• PROBLEM TO SOLVE: Copy out the monic polynomials proof below word for word, from its heading to its final sentence.

• DOCUMENT EXCERPT:
* * *

# Monic Polynomials — a problem for RMO and INMO

Problem:

Prove that if the polynomial $X^{n}+X^{n-1}+ \ldots + X +1$ can be written as the product of two monic polynomials with real non-negative coefficients, then those coefficients are all 0 or 1.

Proof by Andrei Stefanescu:

Definition:

We call any polynomial $P(X)=a_{n}X^{n}+\ldots+a_{0}$ symmetrical if and only if $a_{i}=a_{n-i}$ for all i. We will use the following lemma:

LEMMA: If P is a polynomial which can be written as $P=Q.R$, where Q and R are symmetrical polynomials, then P is symmetrical too.

Let $Q(X)=b_{s}X^{s}+ \ldots + b_{0}$ and $R(X)=c_{t}X^{t}+\ldots+c_{0}$. We have that $a_{i}=\sum_{j=0}^{i}b_{j}c_{i-j}$ and $a_{n-i}=\sum_{j=0}^{i}b_{s-j}c_{t-(i-j)}$. Since Q and R are symmetrical, it follows that $b_{j}=b_{s-j}$ and $c_{i-j}=c_{t-(i-j)}$. Hence, $a_{i}=a_{n-i}$ for any i, and thus P is symmetrical.

* * *

• DATA EXTRACT:
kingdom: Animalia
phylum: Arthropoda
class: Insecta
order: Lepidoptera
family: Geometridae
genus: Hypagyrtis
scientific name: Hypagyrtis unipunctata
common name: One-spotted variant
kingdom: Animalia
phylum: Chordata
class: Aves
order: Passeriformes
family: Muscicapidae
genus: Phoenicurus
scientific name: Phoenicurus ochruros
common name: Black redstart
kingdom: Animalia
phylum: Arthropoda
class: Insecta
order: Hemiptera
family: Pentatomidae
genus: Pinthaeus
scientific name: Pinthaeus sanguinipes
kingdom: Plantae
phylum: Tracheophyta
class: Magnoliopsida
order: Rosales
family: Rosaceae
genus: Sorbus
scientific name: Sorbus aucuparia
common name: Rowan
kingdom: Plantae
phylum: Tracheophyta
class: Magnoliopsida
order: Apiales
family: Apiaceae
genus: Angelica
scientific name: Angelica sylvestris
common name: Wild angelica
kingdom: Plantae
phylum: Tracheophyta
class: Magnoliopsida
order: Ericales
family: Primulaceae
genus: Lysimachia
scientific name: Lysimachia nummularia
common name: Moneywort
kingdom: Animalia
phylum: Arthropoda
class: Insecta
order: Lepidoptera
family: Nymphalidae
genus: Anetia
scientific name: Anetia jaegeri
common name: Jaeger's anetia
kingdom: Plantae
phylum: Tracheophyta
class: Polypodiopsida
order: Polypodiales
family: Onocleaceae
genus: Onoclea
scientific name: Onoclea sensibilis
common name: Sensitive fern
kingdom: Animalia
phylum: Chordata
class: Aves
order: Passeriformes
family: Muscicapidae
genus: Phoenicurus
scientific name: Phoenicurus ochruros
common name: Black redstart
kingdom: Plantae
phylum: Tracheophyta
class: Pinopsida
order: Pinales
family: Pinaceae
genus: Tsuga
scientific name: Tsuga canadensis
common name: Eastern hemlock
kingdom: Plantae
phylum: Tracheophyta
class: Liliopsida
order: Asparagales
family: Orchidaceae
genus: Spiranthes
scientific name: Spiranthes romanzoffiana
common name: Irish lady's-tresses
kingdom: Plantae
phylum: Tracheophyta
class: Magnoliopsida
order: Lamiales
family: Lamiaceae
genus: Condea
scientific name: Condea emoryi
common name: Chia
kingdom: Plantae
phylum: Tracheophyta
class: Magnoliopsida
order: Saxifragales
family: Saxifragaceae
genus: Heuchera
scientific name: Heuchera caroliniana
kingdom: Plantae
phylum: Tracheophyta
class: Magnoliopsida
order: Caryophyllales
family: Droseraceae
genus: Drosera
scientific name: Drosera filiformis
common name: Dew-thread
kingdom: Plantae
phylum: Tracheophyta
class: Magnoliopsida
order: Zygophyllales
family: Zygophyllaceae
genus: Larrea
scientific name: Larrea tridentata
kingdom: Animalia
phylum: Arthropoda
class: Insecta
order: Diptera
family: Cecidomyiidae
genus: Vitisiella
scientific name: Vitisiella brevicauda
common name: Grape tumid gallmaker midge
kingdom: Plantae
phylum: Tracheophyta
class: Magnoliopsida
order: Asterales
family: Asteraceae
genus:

* * *

• WRITTEN ANSWER:
# Monic Polynomials — a problem for RMO and INMO

Problem:

Prove that if the polynomial $X^{n}+X^{n-1}+ \ldots + X +1$ can be written as the product of two monic polynomials with real non-negative coefficients, then those coefficients are all 0 or 1.

Proof by Andrei Stefanescu:

Definition:

We call any polynomial $P(X)=a_{n}X^{n}+\ldots+a_{0}$ symmetrical if and only if $a_{i}=a_{n-i}$ for all i. We will use the following lemma:

LEMMA: If P is a polynomial which can be written as $P=Q.R$, where Q and R are symmetrical polynomials, then P is symmetrical too.

Let $Q(X)=b_{s}X^{s}+ \ldots + b_{0}$ and $R(X)=c_{t}X^{t}+\ldots+c_{0}$. We have that $a_{i}=\sum_{j=0}^{i}b_{j}c_{i-j}$ and $a_{n-i}=\sum_{j=0}^{i}b_{s-j}c_{t-(i-j)}$. Since Q and R are symmetrical, it follows that $b_{j}=b_{s-j}$ and $c_{i-j}=c_{t-(i-j)}$. Hence, $a_{i}=a_{n-i}$ for any i, and thus P is symmetrical.